— The problem —
Search the data for the word "options". Reproduce every line where it is found.

— Data for the task —
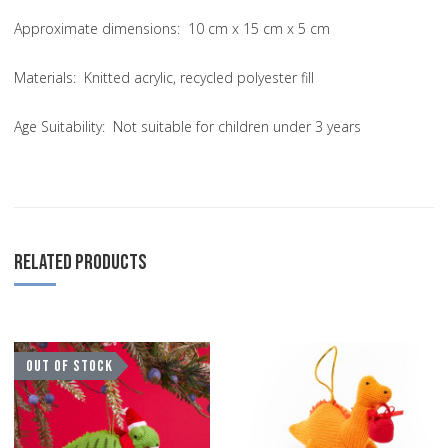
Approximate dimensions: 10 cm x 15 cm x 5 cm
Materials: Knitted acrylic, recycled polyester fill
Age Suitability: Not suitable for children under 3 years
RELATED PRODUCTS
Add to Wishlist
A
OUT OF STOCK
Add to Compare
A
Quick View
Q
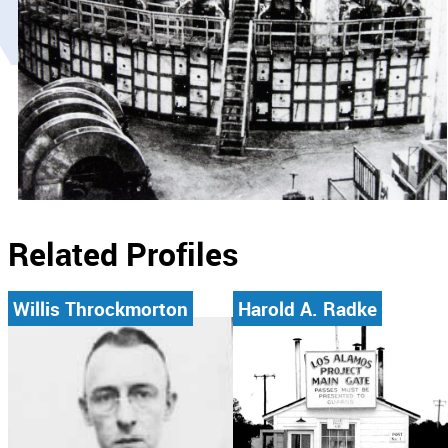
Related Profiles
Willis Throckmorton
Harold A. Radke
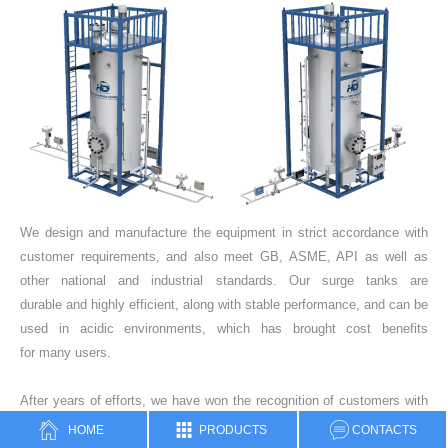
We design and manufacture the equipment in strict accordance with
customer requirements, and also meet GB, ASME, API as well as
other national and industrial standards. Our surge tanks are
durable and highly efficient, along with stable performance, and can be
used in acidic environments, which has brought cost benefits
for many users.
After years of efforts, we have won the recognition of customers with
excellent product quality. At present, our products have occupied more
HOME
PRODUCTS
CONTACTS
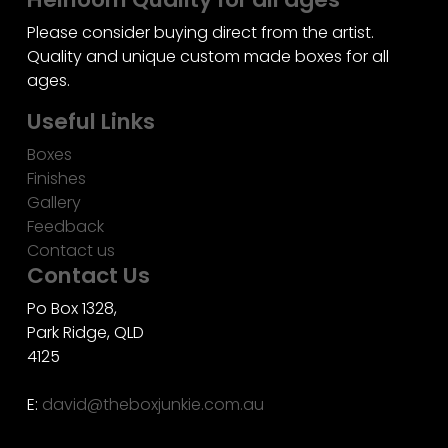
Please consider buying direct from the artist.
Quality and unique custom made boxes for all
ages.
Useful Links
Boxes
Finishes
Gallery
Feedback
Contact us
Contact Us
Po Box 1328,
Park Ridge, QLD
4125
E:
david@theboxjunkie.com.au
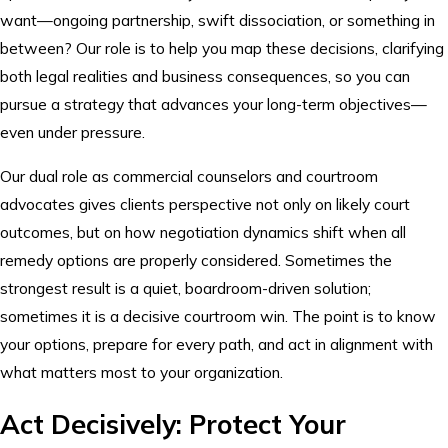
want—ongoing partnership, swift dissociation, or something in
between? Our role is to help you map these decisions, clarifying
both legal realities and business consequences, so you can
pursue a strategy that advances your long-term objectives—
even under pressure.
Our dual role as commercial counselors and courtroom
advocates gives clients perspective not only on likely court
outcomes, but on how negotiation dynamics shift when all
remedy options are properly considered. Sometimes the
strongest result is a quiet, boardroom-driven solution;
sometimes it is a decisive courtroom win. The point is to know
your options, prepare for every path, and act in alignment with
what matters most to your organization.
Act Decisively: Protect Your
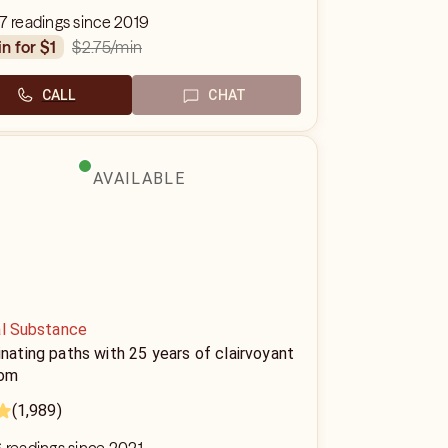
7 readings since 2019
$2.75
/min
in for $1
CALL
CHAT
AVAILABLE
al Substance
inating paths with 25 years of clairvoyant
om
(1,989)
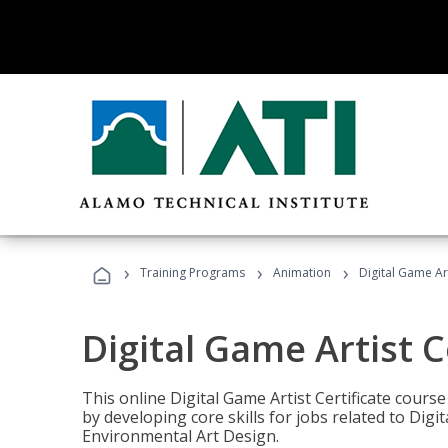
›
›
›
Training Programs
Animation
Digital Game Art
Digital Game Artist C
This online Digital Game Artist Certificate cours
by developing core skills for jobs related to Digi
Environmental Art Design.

— Finished exercise —
remedy options are properly considered. Sometimes the
your options, prepare for every path, and act in alignment with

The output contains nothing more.